A Budget You Can Live With

Different people have different ways of managing their money.  Some people like working through what they spend in dollars and cents.  That’s workable and viable.  “If I spend less on dinner tonight I can have a more expensive lunch tomorrow.”  For these folks, each dime saved is rewarding. 

Other folks work better with general parameters.  I’ve seen this in my own family.  I know what we spend on an average dinner out with the whole family.  So instead of watching every dollar spent when we’re eating out, we keep track of how many times we eat out each month and everyone knows the basic rules of what we get.  For instance, we can share a few appetizers or all get dessert, but not both.  That’s comfortable for the kids (rather than having to ask what entrees on the menu they can get and what they can’t) and keeps the budget in line. 

Dining out is a specific example of part of the budget that can be tackled through different perspectives.  It can work with just about every aspect of spending.  Instead of buying every book you read, buy ones that you’ve read through the library and want to keep.
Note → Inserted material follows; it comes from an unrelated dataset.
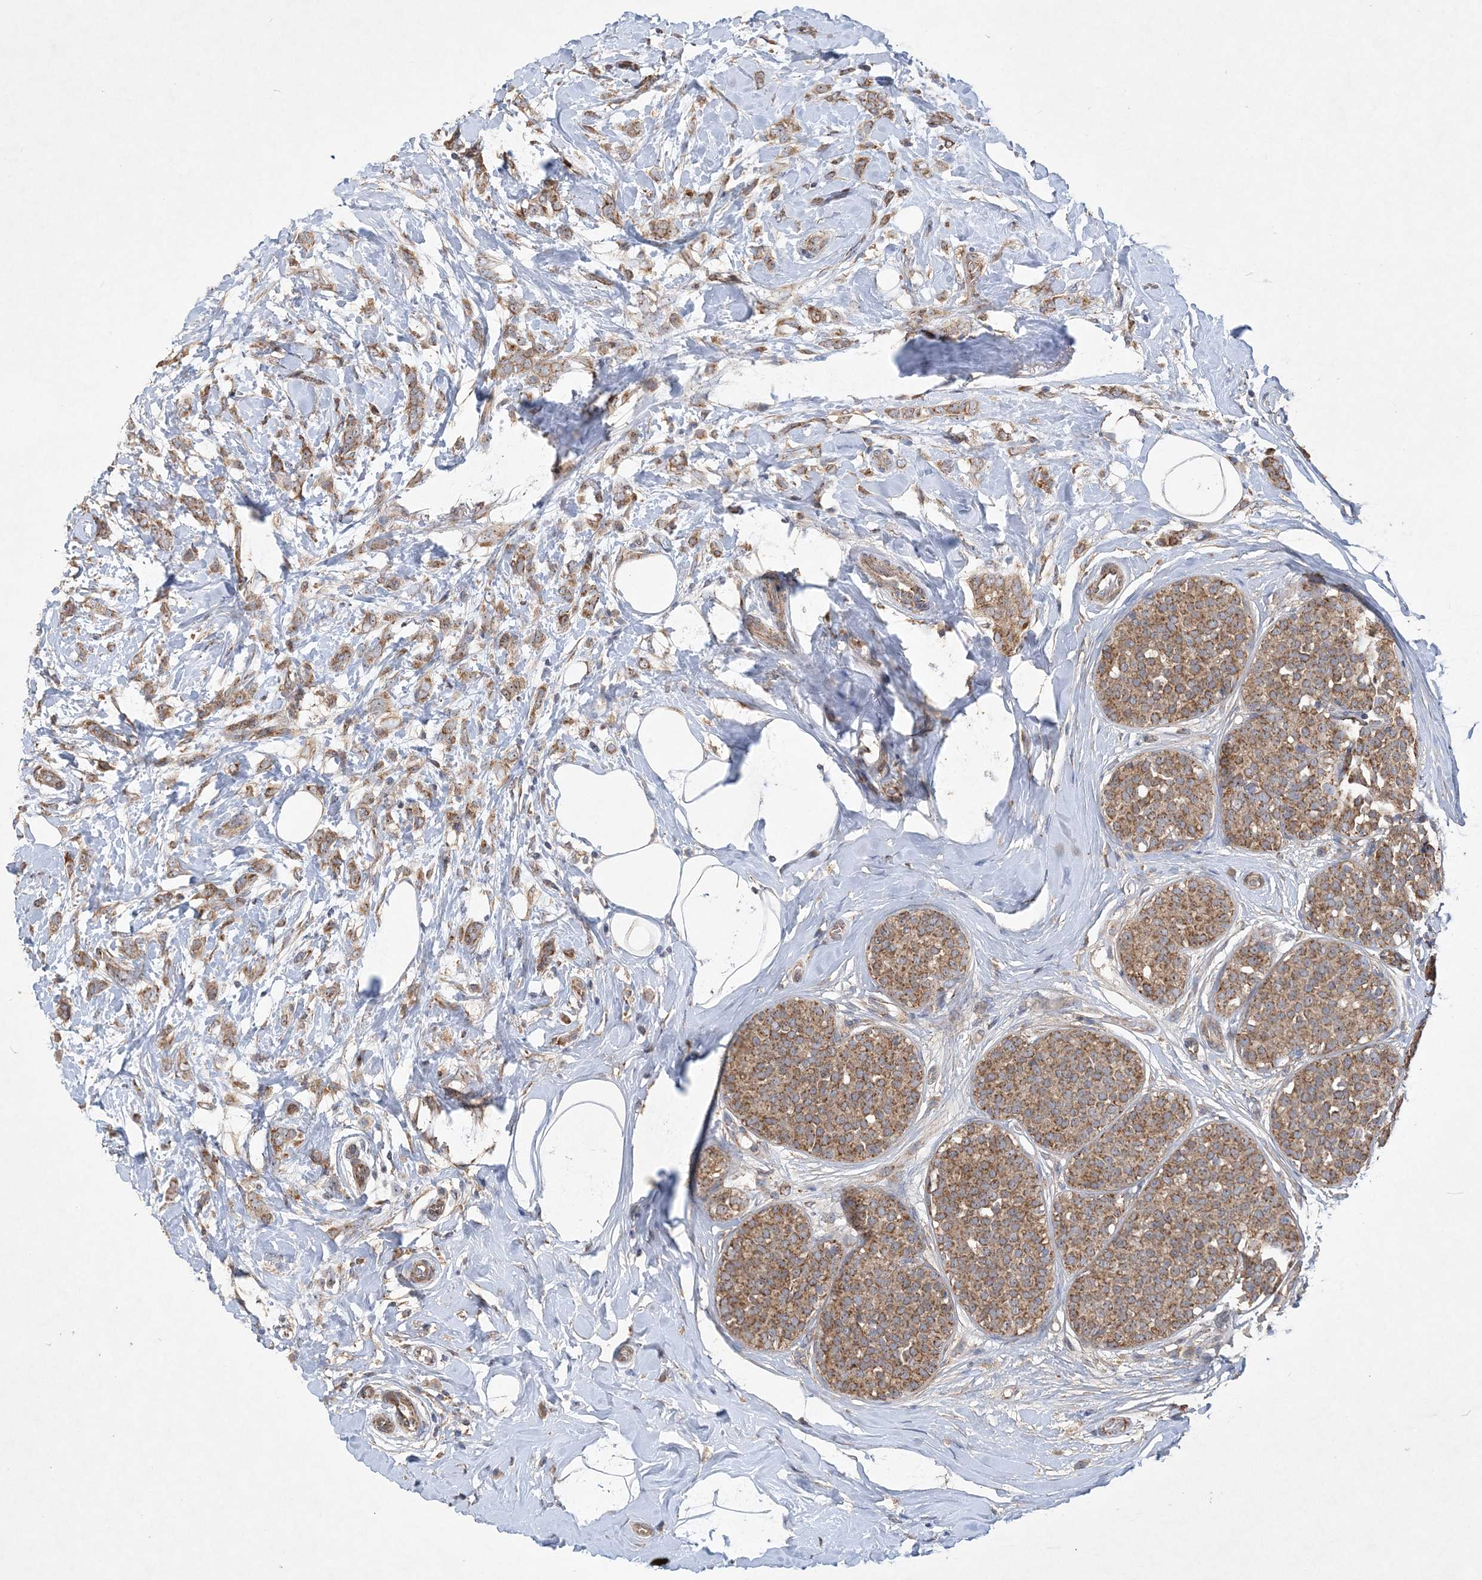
{"staining": {"intensity": "moderate", "quantity": ">75%", "location": "cytoplasmic/membranous"}, "tissue": "breast cancer", "cell_type": "Tumor cells", "image_type": "cancer", "snomed": [{"axis": "morphology", "description": "Lobular carcinoma, in situ"}, {"axis": "morphology", "description": "Lobular carcinoma"}, {"axis": "topography", "description": "Breast"}], "caption": "Tumor cells show medium levels of moderate cytoplasmic/membranous positivity in about >75% of cells in human breast cancer. Immunohistochemistry stains the protein in brown and the nuclei are stained blue.", "gene": "FEZ2", "patient": {"sex": "female", "age": 41}}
Or have a Book Co-op.  Form a group where each member buys one book a month.  Everyone gets a week with each book, then pass it on.

Approach spending management in a way that makes sense for you and the others that share your income. 

Looking at Next Year

Now that you’ve looked at where you’ve been financially in the past year and you’ve seen how you did on some financial basics, it’s time to look toward a financially responsible future. 

 

On the areas where you spent more than you believe you should have, make a spending plan for those items for the coming year.  Sometimes, it doesn’t need to be in a dollar budget.  For instance, instead of saying that you’re going to spend $100 a month dining out, maybe you say you’re going to eat out twice a month. 

 

On the items where you’re cutting back, decide what you’ll replace them with.  One fellow financial planner, Bert Whitehead, told of some of his clients who decided to take some cooking classes to replace their many dinners out.  They’d invite friends over for nice dinners and experienced the unexpected bonus that many of their friends invited them to dinner out as a thank you.

 

Make a monthly spending plan that takes into account saving for items that don’t happen every month – maybe a quarterly life insurance payment, holiday gifts, vacation. 

 

Put in place some rewards for yourself when you stay on track.  They might be financial rewards – like a weekend trip – or less tangible rewards – like taking a bubble bath. 

 

During the next year, we’ll look on monitoring your financial progress as well as going in depth on the financial basics.